-- RECORDS TO PROCESS follows --

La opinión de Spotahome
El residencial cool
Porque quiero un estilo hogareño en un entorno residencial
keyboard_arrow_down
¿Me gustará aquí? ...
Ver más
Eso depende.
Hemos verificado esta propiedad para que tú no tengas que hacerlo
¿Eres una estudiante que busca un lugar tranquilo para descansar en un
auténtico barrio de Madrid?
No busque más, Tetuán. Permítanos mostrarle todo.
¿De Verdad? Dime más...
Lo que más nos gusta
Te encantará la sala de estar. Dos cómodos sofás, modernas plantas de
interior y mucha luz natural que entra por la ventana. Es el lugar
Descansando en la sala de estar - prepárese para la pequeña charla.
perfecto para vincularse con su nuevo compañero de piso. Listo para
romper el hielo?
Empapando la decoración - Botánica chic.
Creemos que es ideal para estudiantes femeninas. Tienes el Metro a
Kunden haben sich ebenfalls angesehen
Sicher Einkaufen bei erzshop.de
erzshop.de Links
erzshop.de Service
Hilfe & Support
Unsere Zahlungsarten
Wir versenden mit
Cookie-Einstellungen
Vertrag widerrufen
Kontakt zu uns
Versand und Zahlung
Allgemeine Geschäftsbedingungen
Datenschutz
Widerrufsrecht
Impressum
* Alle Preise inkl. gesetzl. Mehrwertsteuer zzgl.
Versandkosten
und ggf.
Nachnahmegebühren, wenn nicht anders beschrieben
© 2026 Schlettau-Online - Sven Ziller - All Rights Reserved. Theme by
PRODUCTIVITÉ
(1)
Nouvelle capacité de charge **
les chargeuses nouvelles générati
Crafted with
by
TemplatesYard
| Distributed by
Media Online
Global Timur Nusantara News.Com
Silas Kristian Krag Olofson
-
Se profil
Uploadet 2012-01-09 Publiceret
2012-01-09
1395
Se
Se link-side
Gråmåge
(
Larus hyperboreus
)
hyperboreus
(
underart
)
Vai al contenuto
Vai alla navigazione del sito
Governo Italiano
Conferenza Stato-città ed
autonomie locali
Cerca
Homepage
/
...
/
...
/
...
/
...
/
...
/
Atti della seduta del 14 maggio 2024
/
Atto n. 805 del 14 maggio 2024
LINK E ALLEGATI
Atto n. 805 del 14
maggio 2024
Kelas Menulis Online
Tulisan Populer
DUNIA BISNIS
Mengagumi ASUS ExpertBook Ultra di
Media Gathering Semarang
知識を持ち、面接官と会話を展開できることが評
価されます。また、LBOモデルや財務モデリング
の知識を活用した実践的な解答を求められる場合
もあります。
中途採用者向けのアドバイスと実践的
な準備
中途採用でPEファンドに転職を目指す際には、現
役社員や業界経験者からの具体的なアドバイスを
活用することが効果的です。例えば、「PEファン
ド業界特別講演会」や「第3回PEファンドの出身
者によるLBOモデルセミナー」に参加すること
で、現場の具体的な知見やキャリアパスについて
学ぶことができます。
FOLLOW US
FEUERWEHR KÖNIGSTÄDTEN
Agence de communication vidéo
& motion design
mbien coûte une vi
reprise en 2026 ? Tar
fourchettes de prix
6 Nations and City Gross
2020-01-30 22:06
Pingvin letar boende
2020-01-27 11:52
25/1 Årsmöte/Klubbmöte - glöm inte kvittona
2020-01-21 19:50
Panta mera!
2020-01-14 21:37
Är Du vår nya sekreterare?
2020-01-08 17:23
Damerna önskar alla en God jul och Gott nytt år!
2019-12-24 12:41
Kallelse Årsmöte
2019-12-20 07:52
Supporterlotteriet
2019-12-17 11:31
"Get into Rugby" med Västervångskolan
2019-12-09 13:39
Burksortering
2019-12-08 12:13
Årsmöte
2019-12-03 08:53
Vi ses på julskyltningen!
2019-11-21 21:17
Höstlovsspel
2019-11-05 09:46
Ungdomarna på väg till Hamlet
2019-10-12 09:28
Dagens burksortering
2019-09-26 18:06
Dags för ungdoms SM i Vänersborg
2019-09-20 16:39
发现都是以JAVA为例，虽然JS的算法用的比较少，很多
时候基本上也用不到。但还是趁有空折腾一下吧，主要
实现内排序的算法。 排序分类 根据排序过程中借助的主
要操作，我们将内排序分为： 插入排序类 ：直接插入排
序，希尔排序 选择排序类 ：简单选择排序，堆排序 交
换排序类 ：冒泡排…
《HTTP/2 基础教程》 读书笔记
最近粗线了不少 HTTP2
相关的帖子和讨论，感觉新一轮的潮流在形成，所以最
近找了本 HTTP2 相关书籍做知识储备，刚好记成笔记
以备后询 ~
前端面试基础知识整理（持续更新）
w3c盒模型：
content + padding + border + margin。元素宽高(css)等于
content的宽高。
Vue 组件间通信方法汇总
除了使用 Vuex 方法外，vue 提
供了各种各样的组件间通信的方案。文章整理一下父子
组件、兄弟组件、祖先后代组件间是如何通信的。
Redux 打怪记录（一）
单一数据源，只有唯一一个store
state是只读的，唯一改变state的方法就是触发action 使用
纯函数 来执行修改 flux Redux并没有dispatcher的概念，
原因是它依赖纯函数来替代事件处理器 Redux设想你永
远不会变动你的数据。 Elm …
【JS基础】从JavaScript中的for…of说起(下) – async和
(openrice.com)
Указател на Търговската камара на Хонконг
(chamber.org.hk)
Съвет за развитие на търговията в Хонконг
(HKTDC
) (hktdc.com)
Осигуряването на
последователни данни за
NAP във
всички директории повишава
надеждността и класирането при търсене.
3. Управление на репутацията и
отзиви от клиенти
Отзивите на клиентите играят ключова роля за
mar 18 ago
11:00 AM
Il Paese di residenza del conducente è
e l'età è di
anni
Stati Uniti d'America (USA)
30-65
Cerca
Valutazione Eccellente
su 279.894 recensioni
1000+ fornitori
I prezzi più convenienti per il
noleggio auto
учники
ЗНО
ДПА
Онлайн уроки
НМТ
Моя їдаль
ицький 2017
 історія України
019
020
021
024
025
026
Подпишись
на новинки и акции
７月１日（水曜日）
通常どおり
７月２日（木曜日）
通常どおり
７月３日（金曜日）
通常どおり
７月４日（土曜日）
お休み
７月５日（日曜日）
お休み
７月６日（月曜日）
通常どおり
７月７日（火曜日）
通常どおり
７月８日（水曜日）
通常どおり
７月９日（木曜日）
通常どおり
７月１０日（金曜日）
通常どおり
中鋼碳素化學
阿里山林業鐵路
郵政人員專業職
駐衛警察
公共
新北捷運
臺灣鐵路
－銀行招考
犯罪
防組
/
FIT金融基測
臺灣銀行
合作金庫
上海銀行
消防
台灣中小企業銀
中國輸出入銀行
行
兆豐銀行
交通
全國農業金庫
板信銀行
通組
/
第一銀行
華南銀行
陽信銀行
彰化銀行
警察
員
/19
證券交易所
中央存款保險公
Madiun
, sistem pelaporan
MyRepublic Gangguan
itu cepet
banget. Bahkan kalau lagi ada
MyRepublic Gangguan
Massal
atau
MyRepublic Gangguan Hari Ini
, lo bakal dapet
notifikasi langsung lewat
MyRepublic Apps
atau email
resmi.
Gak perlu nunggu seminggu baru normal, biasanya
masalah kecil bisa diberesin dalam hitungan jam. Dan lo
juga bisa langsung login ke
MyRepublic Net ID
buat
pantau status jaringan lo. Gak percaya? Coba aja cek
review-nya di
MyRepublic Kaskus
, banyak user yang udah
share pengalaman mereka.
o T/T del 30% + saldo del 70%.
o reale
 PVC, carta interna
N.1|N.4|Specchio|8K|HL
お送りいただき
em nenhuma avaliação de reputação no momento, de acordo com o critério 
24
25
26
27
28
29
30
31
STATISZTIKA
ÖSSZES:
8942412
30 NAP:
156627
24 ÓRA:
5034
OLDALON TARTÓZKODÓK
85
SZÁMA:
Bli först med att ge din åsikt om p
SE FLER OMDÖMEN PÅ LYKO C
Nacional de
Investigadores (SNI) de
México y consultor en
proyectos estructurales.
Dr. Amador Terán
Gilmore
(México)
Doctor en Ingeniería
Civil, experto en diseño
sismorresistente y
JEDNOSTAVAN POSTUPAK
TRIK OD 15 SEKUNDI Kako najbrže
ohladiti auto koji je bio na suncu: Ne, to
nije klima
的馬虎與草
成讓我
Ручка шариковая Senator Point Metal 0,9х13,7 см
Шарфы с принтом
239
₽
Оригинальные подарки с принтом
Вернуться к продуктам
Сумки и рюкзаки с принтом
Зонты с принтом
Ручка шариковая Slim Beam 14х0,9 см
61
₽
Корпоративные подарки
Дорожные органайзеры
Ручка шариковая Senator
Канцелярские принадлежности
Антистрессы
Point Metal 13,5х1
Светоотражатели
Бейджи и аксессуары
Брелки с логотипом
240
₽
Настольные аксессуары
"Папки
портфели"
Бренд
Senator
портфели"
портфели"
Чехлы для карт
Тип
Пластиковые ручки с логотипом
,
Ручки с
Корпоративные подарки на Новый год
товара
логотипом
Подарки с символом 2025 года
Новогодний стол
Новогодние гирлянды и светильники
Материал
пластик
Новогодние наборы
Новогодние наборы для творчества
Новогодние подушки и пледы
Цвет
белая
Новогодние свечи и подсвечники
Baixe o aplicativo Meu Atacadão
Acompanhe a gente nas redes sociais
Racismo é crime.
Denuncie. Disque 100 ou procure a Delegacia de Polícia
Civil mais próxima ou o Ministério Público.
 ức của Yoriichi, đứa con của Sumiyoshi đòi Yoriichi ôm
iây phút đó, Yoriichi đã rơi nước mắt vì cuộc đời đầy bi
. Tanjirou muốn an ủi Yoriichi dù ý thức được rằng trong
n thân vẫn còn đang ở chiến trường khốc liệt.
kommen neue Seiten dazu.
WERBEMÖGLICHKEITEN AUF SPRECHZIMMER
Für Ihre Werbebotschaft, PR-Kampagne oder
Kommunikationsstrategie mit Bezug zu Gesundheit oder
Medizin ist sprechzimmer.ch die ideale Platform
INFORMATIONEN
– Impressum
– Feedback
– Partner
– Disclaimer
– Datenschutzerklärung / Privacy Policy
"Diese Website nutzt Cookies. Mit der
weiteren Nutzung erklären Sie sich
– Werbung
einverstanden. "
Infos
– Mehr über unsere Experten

-- RECORDS TO PROCESS concluded --

PROBLEM:
Duplicate the lines from the very first one through the line holding "Creemos que es", inclusive.

TASK SOLUTION:
La opinión de Spotahome
El residencial cool
Porque quiero un estilo hogareño en un entorno residencial
keyboard_arrow_down
¿Me gustará aquí? ...
Ver más
Eso depende.
Hemos verificado esta propiedad para que tú no tengas que hacerlo
¿Eres una estudiante que busca un lugar tranquilo para descansar en un
auténtico barrio de Madrid?
No busque más, Tetuán. Permítanos mostrarle todo.
¿De Verdad? Dime más...
Lo que más nos gusta
Te encantará la sala de estar. Dos cómodos sofás, modernas plantas de
interior y mucha luz natural que entra por la ventana. Es el lugar
Descansando en la sala de estar - prepárese para la pequeña charla.
perfecto para vincularse con su nuevo compañero de piso. Listo para
romper el hielo?
Empapando la decoración - Botánica chic.
Creemos que es ideal para estudiantes femeninas. Tienes el Metro a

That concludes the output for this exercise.